* **Testo riportato**
•••

FIAT: POMIGLIANO; SINDACATI, AUMENTANO FIRME PETIZIONE FIP DOCUMENTO CON 1865 SOTTOSCRIZIONI. RSA NEWCO, FIOM FIRMI ACCORDO

 Aumentano le firme per la petizione di un gruppo di lavoratori di Fabbrica Italia Pomigliano, che nei giorni scorsi avevano consegnato alle rsa 1738 sottoscrizioni per la lettera in cui sottolineavano le loro preoccupazioni per il proprio futuro occupazionale a seguito dell'attuazione della sentenza della Corte d'Appello di Roma, che dispone l'assunzione di 145 lavoratori iscritti alla Fiom nella newco.
Lo annunciano gli stessi rappresentanti sindacali aziendali di Fim, Uilm, Fismic e Ugl in fabbrica, che in una nota affermano di aver ricevuto un documento sottoscritto da 1865 tra operai ed impiegati. ''La Rsa - si legge nella nota - si fara' carico di rappresentare le preoccupazioni che vengono espresse e s'impegnera' in tutte le sedi ad evitare che i rischi menzionati dai lavoratori possano concretizzarsi. La Rsa FIP delle Organizzazioni Sindacali firmatarie hanno sempre agito e continueranno ad agire per tutelare l'occupazione di tutti i lavoratori di Pomigliano, sia quelli gia' assunti in FIP che quelli di Fiat Group automobilies in cassa integrazione e attualmente al lavoro''. I delegati sindacali, inoltre, sottolineano che gli accordi sottoscritti a luglio del 2011 presso il Ministero del Lavoro, ''impegnano Fiat alla riassunzione di tutti i dipendenti'', ed invitano la Fiom ad aderire all'accordo separato del giugno 2010, quello sancito dal referendum, ''anche a seguito dell'insistenza della Fiom in merito all'applicazione dello stesso, cosi' come piu' volte richiamato nei loro continui comunicati. Se dovesse realizzarsi quanto sopra citato sicuramente sarebbe un significativo passo avanti per arrivare a sostenere insieme l'applicazione dell'accordo''. E sulla petizione e' intervenuto anche il segretario generale della Fim di Napoli, Giuseppe Terracciano, il quale ha sottolineato che sarebbe ora che la Fiom si ''fermasse e trovasse il coraggio ed il modo di rientrare in gioco''. ''L'unica strada - ha concluso Terracciano - e' quella di firmare gli accordi, una posizione che sarebbe apprezzata. Diamo segnali di coesione e di governabilita' del territorio per incentivare il Lingotto, e gli investitori stranieri, accompagnati, magari, da una politica strutturale per automotive e per l'intero comparto industriale da parte del Governo che consentano di rilanciare e tutelare il lavoro in Italia''.

•••

* **Dati forniti**
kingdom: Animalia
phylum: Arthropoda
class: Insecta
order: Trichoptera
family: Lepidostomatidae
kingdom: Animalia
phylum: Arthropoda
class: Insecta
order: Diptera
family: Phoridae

•••

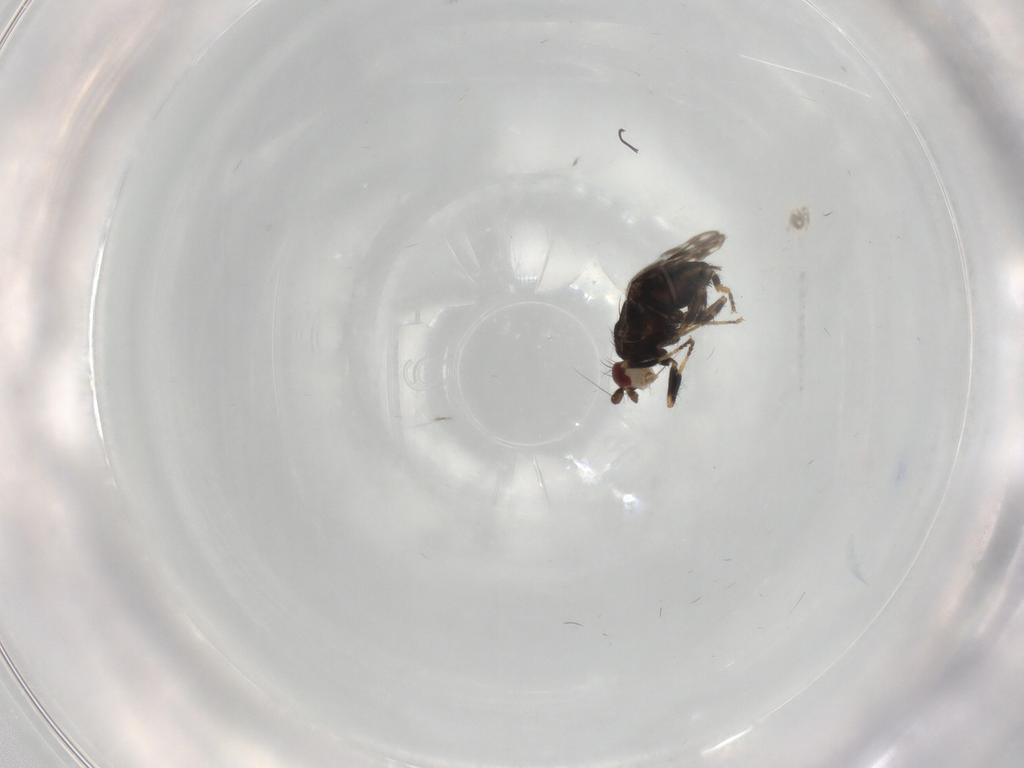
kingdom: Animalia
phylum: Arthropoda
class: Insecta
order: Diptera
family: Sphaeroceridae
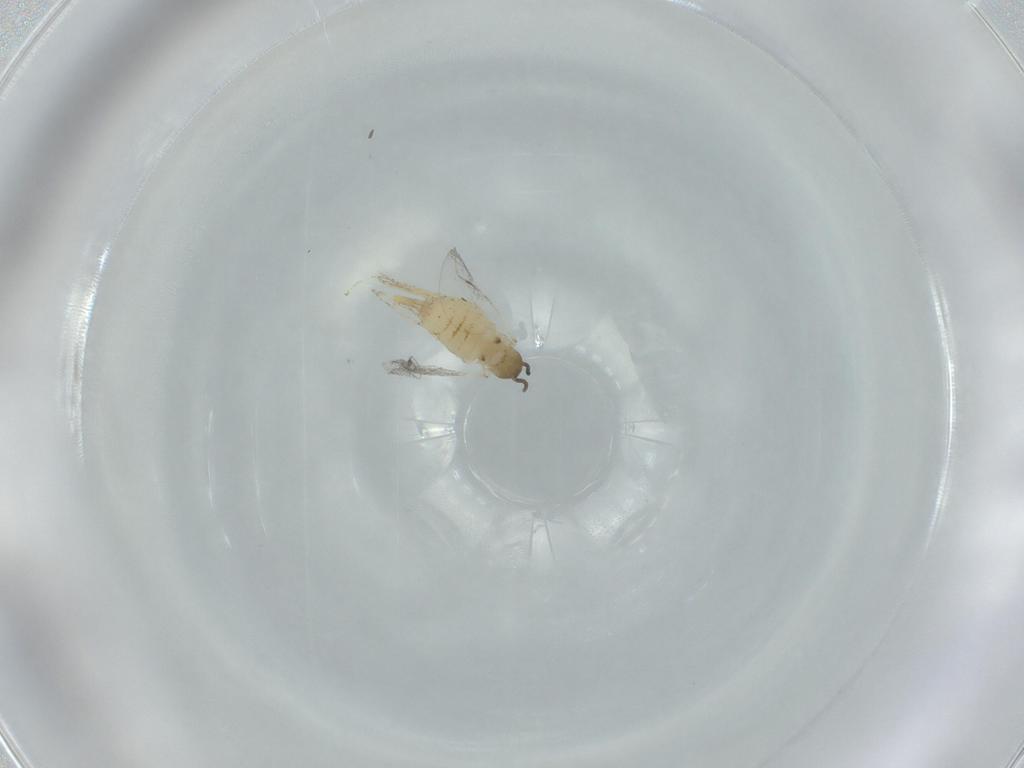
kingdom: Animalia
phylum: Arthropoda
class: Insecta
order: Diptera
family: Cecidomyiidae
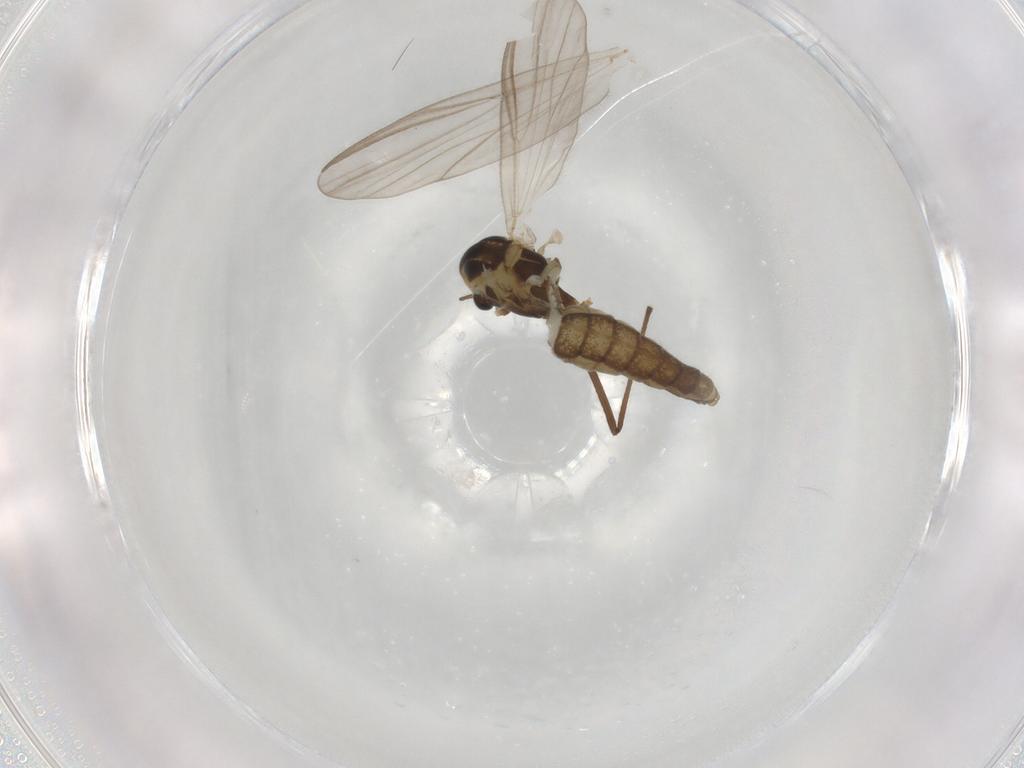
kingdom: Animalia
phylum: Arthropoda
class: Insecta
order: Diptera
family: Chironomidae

•••

* **Attività richieste**
a) Ripeta fedelmente il passo del testo riportato che comincia con "FIAT: POMIGLIANO; SINDACATI, AUMENTANO" e prosegue fino a "Fiom nella newco.".
b) Spieghi in una o due frasi per quale motivo, secondo il testo riportato, un gruppo di lavoratori di Fabbrica Italia Pomigliano ha sottoscritto la lettera consegnata alle rsa.

* **Compiti svolti**
a)
FIAT: POMIGLIANO; SINDACATI, AUMENTANO FIRME PETIZIONE FIP DOCUMENTO CON 1865 SOTTOSCRIZIONI. RSA NEWCO, FIOM FIRMI ACCORDO

 Aumentano le firme per la petizione di un gruppo di lavoratori di Fabbrica Italia Pomigliano, che nei giorni scorsi avevano consegnato alle rsa 1738 sottoscrizioni per la lettera in cui sottolineavano le loro preoccupazioni per il proprio futuro occupazionale a seguito dell'attuazione della sentenza della Corte d'Appello di Roma, che dispone l'assunzione di 145 lavoratori iscritti alla Fiom nella newco.

b) I lavoratori intendevano esprimere le proprie preoccupazioni per il futuro occupazionale a seguito dell'attuazione della sentenza della Corte d'Appello di Roma. Tale sentenza dispone l'assunzione nella newco di 145 lavoratori iscritti alla Fiom.